Faria e o empresário do ramo de vestuário Henrique Lima, de 25 anos, chegaram do interior paulista na manhã do dia 27 e aguardavam na sala vip da Luxor um transporte para o Aeroporto de Guarulhos, onde embarcariam em um voo para Milão, na Itália. Lima já fez várias viagens com os ônibus leito da empresa e indicou ao amigo.
Ele vem com frequência à capital paulista e antes utilizava ônibus convencionais. Lima considera o que chama de transporte “vip”, melhor que avião. “Saímos de Rio Preto à 1h, logo dormi e quando acordei já estávamos aqui.”
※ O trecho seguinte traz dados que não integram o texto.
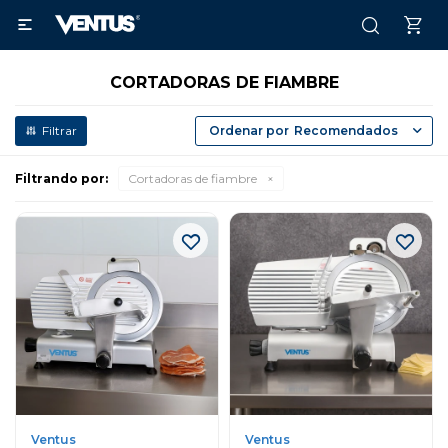

CORTADORAS DE FIAMBRE
Recomendados
Filtrando por:
Cortadoras de fiambre
Ventus
Ventus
Apesar da duração maior da viagem em relação ao transporte aéreo, passageiros que estão optando pelo ônibus levam em conta o tempo de antecedência que precisam chegar ao aeroporto, as filas para passar pela segurança, além dos riscos de atraso, cancelamento de voos ou overbooking.
Quanto custa?
Em relação a preços, a passagem aérea mais em conta de São José do Rio Preto para São Paulo, comprada com um mês de antecedência, sai por R$ 371, com desembarque em Guarulhos, na Grande São Paulo. Da capital paulista para o Rio custa no mínimo R$ 450, enquanto o trajeto para Ribeirão Preto, também oferecido pela Levare, é vendida a R$ 391.
A companhia também faz a rota São Paulo-Belo Horizonte e tem planos de ampliar os trajetos, mas isso depende de aprovação da Agência Nacional de Transportes Terrestres (ANTT).
A contadora e corretora Cibele Sampaio, de 38 anos, mora em São Paulo e frequentemente vai a Ribeirão Preto de carro. Na semana passada viajou, pela primeira vez, de ônibus premium após indicações do marido e de um primo. “Foi muito bom, gostei do conforto, do serviço, da facilidade e da acessibilidade”, diz.
Cada trajeto da viagem custou R$ 250, valor inferior ao que ela gasta quando vai de carro, junto com a família, o que também lhe garante maior autonomia na mobilidade. Ainda assim, Cibele diz que, quando precisar ir à cidade do interior sozinha, a trabalho, como ocorreu desta vez, pode repetir a experiência.
A Buser, que também opera com ônibus de fretamento, informa que, de agosto a outubro deste ano, mais de 27 mil passageiros embarcaram em ônibus “premium” por meio de seus parceiros, o que representa uma demanda 11% maior em relação ao trimestre anterior. Segundo a startup, os preços das passagens variam de acordo com a antecedência da compra e a empresa também costuma fazer promoções.